BELGRADE – With disputes over Kosovo and Serbia’s inability to capture a top war crimes suspect having interfered in the country’s EU aspirations, Foreign Minister Vuk Jeremic said Belgrade would "do the maximum" to move the bid forward.

"We will do the maximum… to achieve application for membership, candidate status and then to begin negotiations during the Spanish presidency of the EU," early next year, B92 television quoted Jeremic as saying Sunday.

Belgrade plans to apply for candidacy before June, during the Czech presidency of the EU, and hopes to obtain candidate status by the end of 2009, Jeremic said.

"Full consensus within the European Union has not been reached so far and I will hold discussions in Brussels to find out if there is a way to achieve it," Jeremic said.

He was expected on Monday to meet officials from the European Commission, as well as from current EU president the Czech Republic and its successor Sweden. The EU presidency rotates every six months among member states.

Jeremic said he would also meet his Dutch counterpart Maxime Verhagen on the sidelines of the meeting in Brussels.

The Netherlands has been particularly opposed to Belgrade’s further EU integration, including implementation of a key rapprochement agreement signed between the EU and Serbia last April. Its concerns centre on the failure to arrest Bosnian Serb wartime military chief Ratko Mladic.

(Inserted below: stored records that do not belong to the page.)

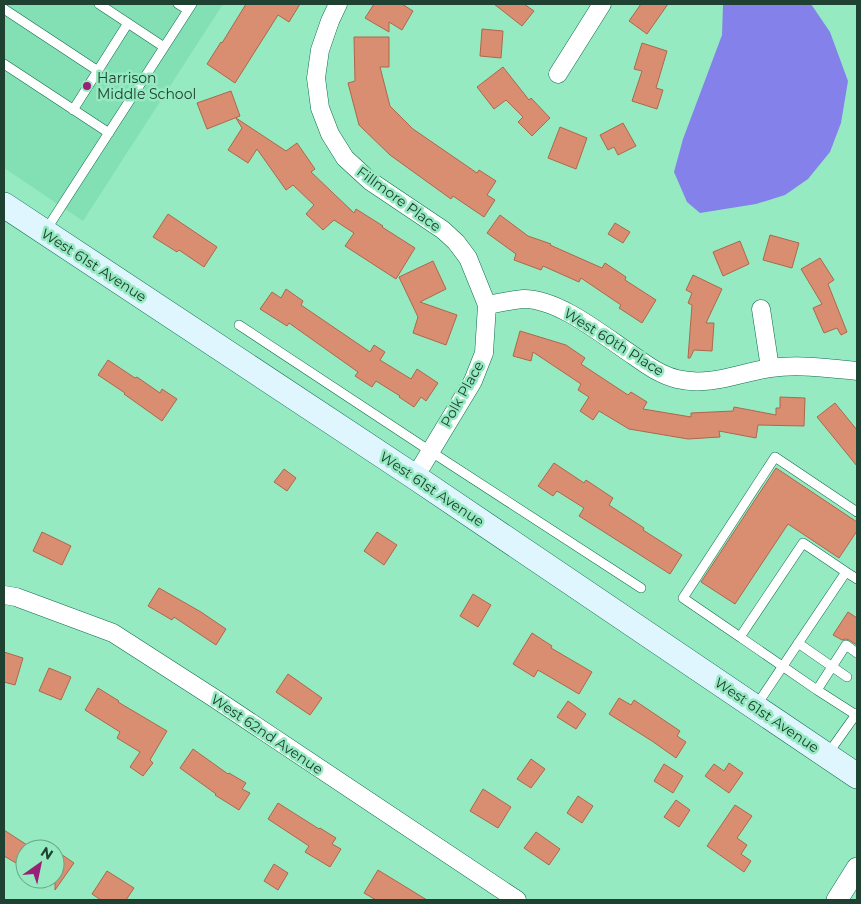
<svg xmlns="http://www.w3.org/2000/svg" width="861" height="904" font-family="Montserrat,sans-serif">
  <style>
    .built { fill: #83e0b4 }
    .water { fill: #8481ea }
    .building { fill: #d98e71; stroke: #ad674b }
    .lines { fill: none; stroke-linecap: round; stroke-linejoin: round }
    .service-casing { stroke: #0b6d4b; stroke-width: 10 }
    .minor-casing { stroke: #0b6d4b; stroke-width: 19 }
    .tertiary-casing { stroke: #0b6d4b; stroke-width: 22 }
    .secondary-casing { stroke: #0b6d4b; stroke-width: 26 }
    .service { stroke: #fff; stroke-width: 9 }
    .minor { stroke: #fff; stroke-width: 18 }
    .tertiary { stroke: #fff; stroke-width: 21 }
    .secondary { stroke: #e0f6fe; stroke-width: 25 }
    .poi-dot { fill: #9a1f77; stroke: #96eac1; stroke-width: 2 }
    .labels { text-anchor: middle; stroke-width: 5; stroke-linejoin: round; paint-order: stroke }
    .poi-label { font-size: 14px; fill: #1e4131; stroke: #96eac1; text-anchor: start }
    .street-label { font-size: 14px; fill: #1e4131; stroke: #96eac1 }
  </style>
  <rect width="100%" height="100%" fill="#96eac1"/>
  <path class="built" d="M4,4H223L83,221L4,168Z"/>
  <path class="water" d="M723,4H811L830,32L848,81L841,123L830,152L808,179L785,195L756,204L700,213L687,202L674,172L683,139L722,35Z"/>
  <path class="building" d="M246,4H300L289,22L278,15L235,83L207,64L221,42L222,43Z
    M374,4H402L413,11L402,30L389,22V32L365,18Z
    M494,4H524L534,11L522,26Z
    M641,4H668L647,34L629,21Z
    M482,29L503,31L501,58L480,56Z
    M354,37H389V67H380L390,106L413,129L477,173L479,170L496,181L487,195L495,200L484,217L453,196L451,199L390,155L359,125L348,83L355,81Z
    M642,43L667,51L656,88L663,90L657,109L632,101L642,71L634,69Z
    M503,67L529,100L531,98L550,118L532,136L518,122L523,117L506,100L494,109L477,87Z
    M231,91L240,116L207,129L197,103Z
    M236,118L286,151L297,143L315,169L311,172L354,213L356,209L383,226L382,227L415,248L396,279L345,246L354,233L334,220L323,230L306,214L314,205L293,185L286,190L257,149L248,163L228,150L242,128Z
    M623,123L636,146L618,155L614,147L608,150L600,135Z
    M560,127L587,138L576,169L548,158Z
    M168,214L217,247L204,267L179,250L177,252L153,237Z
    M500,215L528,236L551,244L550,245L602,268L605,263L626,277L625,280L656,300L642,323L619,308L621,305L581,278L579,282L543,266L541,270L514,260L516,254L487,233Z
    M615,223L630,232L623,243L608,234Z
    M770,235L799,243L792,268L763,260Z
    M740,241L749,264L723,276L713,252Z
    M820,258L834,280L828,284L847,332L841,335L837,328L824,333L813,308L822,304L801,269Z
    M433,261L446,289L420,302L457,315L446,345L413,333L418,317L399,277Z
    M693,275L722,289L706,323H714L712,351L694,350L690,358H688L692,305L688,303L692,293L686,290Z
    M286,289L303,301L301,305L370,352L374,345L385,352L380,360L411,379L417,369L438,383L426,401L421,397L414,407L399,397L400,396L376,381L372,387L355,376L358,372L289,323L287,326L260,309L272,292L281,298Z
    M520,331L566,345L585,358L581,364L628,395L631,392L647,402L643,409L691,417V413L733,411L734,407L776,415V408H780V397L805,398L804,426L758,425L756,438L719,431L720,437L688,439L629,429L599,411L593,420L580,411L589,397L578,390L581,384L533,352L531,361L513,356Z
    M108,360L135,378L137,377L160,393L162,389L177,399L162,421L124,394L125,393L98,375Z
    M835,403L857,430V466L817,417Z
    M554,463L584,483L586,480L613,498L609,505L644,528L643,530L682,555L670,574L579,516L584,508L557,491L553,496L538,486Z
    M776,468L857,522V531L839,558L788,524L735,604L701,582Z
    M284,469L296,478L287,491L274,482Z
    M42,532L71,546L62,565L33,551Z
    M377,532L397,545L384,565L364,551Z
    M159,588L201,612L226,629L216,645L174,617L172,620L148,606Z
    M473,594L491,605L478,627L460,616Z
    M848,612L857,618V645L849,640L846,639L842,640L833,635Z
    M532,633L552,646L551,648L592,672L579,694L538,670L534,677L513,664Z
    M4,652L23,658L15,685L4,682Z
    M49,668L71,677L61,700L39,691Z
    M288,674L322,698L310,715L276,692Z
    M98,688L119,701L118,702L167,731L150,760L153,763L143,776L130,767L140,752L117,738L120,732L85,710Z
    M619,698L631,705L634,700L680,731L677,736L686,742L676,758L652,741L609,714Z
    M568,701L586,714L576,729L557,717Z
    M193,749L228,774L229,773L246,783L242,789L250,793L239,810L215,795L216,794L180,768Z
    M531,759L545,769L531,788L517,779Z
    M729,763L743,773L729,793L705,776L714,764L724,771Z
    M664,764L683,776L673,793L654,781Z
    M483,789L511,807L498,828L470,811Z
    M578,796L593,806L582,823L567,813Z
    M676,800L690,810L679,827L664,817Z
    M278,803L319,829L320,828L336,838L332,844L341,849L330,867L305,852L309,846L268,819Z
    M735,805L752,816L737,838L747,845L741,854L751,861L744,872L707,846Z
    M4,830L27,845L16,863L4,856Z
    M536,832L560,849L549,865L524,848Z
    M55,850L74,863L55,890Z
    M274,864L288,873L278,890L264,881Z
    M378,870L427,900H376L364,893Z
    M107,871L134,888L126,900H101L92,894Z"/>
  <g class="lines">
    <g class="service-casing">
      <path id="service" d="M99,4L164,47
        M178,4L188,10
        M4,9L98,71
        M4,64L109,133
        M73,110L128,23
        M46,230L192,4
        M239,325L430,451L641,588
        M846,572L803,543L740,637L817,690L856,715
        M740,637L683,598L775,457L857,512
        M798,643L847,677
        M817,690L846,645L857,653
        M756,706L846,572L857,579
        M827,755L857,713"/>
    </g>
    <g class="minor-casing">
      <path id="minor" d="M338,4L330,21L320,50L316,78L320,108L330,134L345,158L370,181L443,230L456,242L468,258L487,305L484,353L473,381L415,477
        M558,74L602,4
        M487,305C499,303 512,300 524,299C560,299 605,337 634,356C648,366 661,375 677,379C710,387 738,373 770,368C799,364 829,368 857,371
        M761,309L770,368
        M4,595L16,597L113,633L214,698L517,900"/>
    </g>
    <g class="tertiary-casing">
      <path id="tertiary" d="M837,900L857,868"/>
    </g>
    <g class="secondary-casing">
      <path id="secondary" d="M4,205L415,477L857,776"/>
    </g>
    <use href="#service" class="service"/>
    <use href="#minor" class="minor"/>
    <use href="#tertiary" class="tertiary"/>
    <use href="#secondary" class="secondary"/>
  </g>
  <circle class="poi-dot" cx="87" cy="86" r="5"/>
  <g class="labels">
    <g class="poi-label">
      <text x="97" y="83">Harrison<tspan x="97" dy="16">Middle School</tspan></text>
    </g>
    <g class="street-label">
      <text transform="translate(399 199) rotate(36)" y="5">Fillmore Place</text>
      <text transform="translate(94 265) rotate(33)" y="5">West 61st Avenue</text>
      <text transform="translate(614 342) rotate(32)" y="5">West 60th Place</text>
      <text transform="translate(462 394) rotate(-61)" y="5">Polk Place</text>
      <text transform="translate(432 489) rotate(34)" y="5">West 61st Avenue</text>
      <text transform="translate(767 715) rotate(34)" y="5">West 61st Avenue</text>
      <text transform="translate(267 734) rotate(34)" y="5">West 62nd Avenue</text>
    </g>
  </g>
  <rect width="861" height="904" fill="none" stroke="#1e4131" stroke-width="10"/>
  <g transform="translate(40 864) rotate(33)"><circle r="24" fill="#96eac1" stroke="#66a687"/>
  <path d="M0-4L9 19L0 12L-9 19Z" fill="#9a1f77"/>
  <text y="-8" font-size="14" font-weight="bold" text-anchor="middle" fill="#1e4131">N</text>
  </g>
</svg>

Mladic, 66, is wanted by the UN war crimes tribunal in The Hague for genocide and war crimes during Bosnia’s 1992-1995 conflict during which he led Bosnian Serb army.

He is believed to be in hiding in Serbia, and Serbian authorities claim to be doing their best to capture the general.

"We have some new ideas," Jeremic said. "They are not a plot against the Netherlands, but an attempt to find a way out from the current situation."

Kosovo’s ethnic Albanian majority unilaterally proclamed independence from Serbia last February.

The move, vehemently opposed by Belgrade but backed by most EU members, put a serious dent in relations between Serbia and the 27-nation bloc.

Despite the ill will over Kosovo, a pro-European coalition led by President Boris Tadic won early elections in May promising to speed up Serbia’s EU integration.

However, the authorities have failed to adopt a number of laws important for the country’s progress towards EU membership due to nationalist opposition.

Belgrade must carry out reforms regarding border control, the introduction of biometric passports and the fight against organised crime and illegal immigration in order to join Europe’s border-free Schengen zone, diplomats say.

Visa liberalisation for its citizens is a priority for Belgrade.

"Citizens of this country should not be required to take a few days off work to apply for a visa to visit their relatives. They should not have to demonstrate that they own their own apartment to go to the Louvre," Jeremic said recently.

A number of expert missions will visit Serbia in the coming months to assess progress, said the head of the European Commission’s delegation in Belgrade, Josep Lloveras.